Truffaut, Modiano and Sirk have crafted fictions designed not to convey ideas or transmit knowledge, although Truffaut has been nailed limited, Modiano repetitive, and Sirk solid. We do not find any prestige or melodrama in their work. However they possess a unique style that reveals hidden perceptual mind and human accounts for the enduring appeal. A biographical element is vital their fictions, portraying the complex amalgam of imagination and experience in the formation of metaphors.
He once made clear his point in lecture by giving the examples of Dickens who always talked about London, Dostoyevsky who wrote about Saint Petersburg, We find Paris in Balzac’s writing, Nagai Kafue often associated with Tokyo and Hjalmar Soderberg’s passion for Stockholm. Today when we look at these masters we never in point why they have used these cities. In fact we develop memories where we live or where we pass by.  These memories over a period of time acquire potential role in our emotions. This habit of remembrance of past is gone now. The generation who are born with internet and played with mobile and tablet are cut off from this habit of remembrance. Every year new mobile phone and new gadgets, we are living in a fast lane and connected with social media. There is no chance of getting lost. There is no suspense about anything. Each and every thing of your personal live and social life is on-line. Anybody and everybody is a writer and famous.
Patric Modiano, Jean Luc Godard, Francois Truffaut belong the same generation. We find the similar themes and characters in French Nouvelle Vague films and novels of Patric Modiano. Both represent the time of 60s and 70s of Paris and its political background.
Patric Modiano expressed his curiosity to know today’s generation and today’s writers. As today’s writers also live in city and city has immense potential to offer raw material to them. Patric Modiano pointed a peculiar point of ‘fragmented reality’. Today we live in the world of on-line shopping and social networking; the boundaries of country and religion are blurred but are we truly open or we are just doing it for the sake of publicity.

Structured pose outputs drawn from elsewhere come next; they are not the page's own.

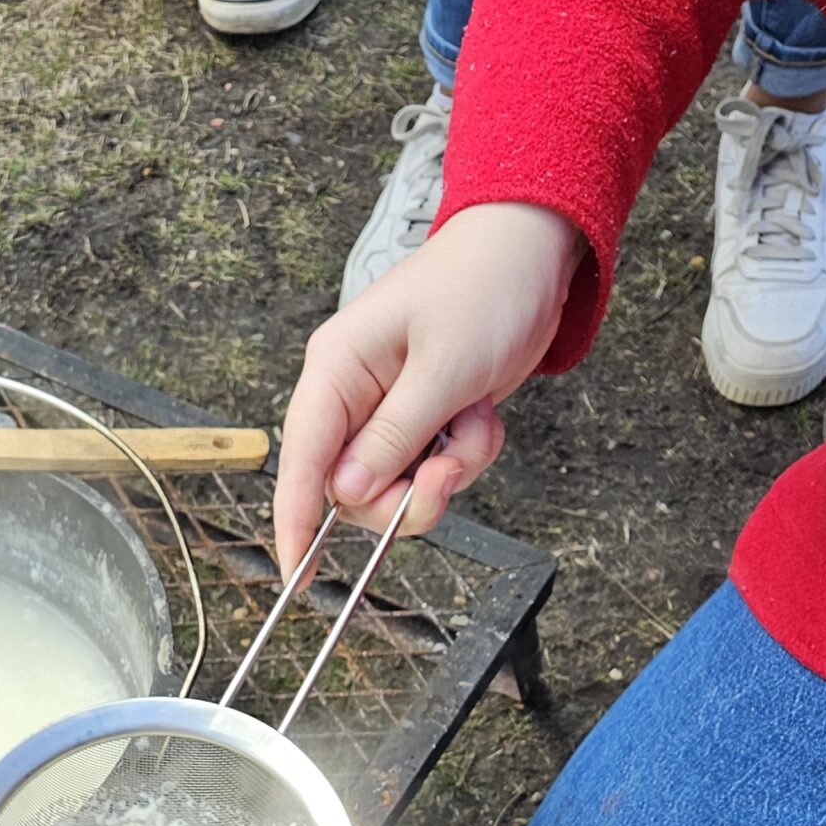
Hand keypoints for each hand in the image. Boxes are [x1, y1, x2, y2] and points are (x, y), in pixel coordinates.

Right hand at [274, 201, 585, 575]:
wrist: (531, 252)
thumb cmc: (483, 286)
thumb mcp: (442, 367)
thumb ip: (394, 436)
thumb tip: (347, 494)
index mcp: (337, 370)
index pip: (301, 459)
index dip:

The real personality of today’s citizen is lost somewhere. The solace which was once found on river bank or in jungle or may be in book rack is altered by social media. The very concept of ‘remembrance of things’ is gone in the days of touch screen reality. The gadgets have altered our life just a click away. We do not need to know or remember. Today it is a big question that is we evolved or devolved? It is the challenge to today’s writers to find an inspiration and to develop patience to observe and pen down an exact character with minute details. The emotional, social and political aura of your character should find a cord with audience.
                Patrick Modiano is very positive for today’s generation of writer and curious enough to lend his ears to you. I sum up my Modiano’s sketch with his quotation.
“When was the turning point in my life, after which summers suddenly seemed to me to be different from the ones I had known up to then?”